[Job item]: Return the lines from the one with "This project is ideal" to the one with "A password generator" in the material below, copied character for character.

[Supplied information]:
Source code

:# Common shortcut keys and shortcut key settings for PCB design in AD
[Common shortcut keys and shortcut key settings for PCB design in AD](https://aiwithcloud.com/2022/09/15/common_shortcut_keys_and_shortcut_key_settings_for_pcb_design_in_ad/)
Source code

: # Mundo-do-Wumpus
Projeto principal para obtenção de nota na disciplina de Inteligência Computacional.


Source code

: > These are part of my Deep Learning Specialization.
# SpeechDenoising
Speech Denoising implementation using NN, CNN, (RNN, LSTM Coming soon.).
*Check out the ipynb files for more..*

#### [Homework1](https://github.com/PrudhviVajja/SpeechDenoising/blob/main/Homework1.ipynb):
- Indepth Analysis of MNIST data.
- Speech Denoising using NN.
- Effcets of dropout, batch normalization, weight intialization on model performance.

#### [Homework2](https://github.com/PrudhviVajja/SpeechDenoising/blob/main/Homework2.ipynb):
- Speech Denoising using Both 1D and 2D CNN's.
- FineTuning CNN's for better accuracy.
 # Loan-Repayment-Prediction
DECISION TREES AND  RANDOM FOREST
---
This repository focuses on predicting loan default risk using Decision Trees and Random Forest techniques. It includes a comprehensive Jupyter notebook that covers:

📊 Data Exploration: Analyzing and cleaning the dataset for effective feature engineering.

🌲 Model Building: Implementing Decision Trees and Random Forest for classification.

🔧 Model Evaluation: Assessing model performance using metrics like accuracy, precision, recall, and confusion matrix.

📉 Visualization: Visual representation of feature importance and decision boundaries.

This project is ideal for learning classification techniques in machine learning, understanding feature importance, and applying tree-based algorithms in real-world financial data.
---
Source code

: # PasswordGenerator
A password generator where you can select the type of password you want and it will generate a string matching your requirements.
==
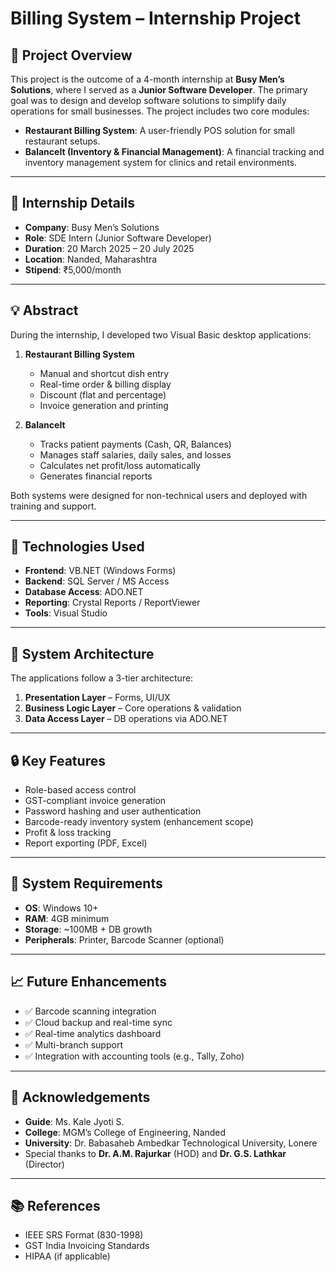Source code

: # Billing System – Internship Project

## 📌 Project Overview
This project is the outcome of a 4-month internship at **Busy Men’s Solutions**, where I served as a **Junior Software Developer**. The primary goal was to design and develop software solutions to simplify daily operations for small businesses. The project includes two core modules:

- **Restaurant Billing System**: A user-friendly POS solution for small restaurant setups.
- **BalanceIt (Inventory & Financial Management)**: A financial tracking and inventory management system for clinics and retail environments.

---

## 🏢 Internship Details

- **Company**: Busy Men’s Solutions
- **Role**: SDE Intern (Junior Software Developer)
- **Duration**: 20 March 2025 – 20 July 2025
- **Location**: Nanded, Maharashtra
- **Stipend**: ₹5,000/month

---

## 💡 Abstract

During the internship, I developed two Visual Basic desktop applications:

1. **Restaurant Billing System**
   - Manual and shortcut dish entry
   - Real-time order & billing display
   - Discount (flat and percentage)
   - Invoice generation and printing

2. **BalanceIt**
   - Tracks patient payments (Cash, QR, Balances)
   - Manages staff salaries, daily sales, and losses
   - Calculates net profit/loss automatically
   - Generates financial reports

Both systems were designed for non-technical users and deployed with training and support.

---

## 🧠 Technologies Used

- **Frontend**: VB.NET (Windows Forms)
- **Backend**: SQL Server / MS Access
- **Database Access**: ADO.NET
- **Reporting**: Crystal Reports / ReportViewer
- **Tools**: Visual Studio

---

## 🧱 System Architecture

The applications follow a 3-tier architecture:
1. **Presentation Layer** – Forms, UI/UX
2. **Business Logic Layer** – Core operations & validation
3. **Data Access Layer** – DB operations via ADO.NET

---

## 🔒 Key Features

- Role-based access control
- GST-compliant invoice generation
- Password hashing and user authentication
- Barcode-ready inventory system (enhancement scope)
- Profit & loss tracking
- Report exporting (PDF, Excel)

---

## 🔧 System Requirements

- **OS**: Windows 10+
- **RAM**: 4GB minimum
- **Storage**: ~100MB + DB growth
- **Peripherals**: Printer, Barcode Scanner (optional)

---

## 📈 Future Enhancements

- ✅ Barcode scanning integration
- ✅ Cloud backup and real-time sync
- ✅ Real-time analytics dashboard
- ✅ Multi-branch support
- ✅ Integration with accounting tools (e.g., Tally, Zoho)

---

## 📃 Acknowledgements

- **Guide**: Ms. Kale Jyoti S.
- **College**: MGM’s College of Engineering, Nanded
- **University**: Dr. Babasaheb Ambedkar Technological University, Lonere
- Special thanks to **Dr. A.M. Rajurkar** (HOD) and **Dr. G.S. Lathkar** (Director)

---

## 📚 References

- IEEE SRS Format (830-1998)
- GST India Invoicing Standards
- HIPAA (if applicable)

[Task output]:
This project is ideal for learning classification techniques in machine learning, understanding feature importance, and applying tree-based algorithms in real-world financial data.
---
Source code

: # PasswordGenerator
A password generator where you can select the type of password you want and it will generate a string matching your requirements.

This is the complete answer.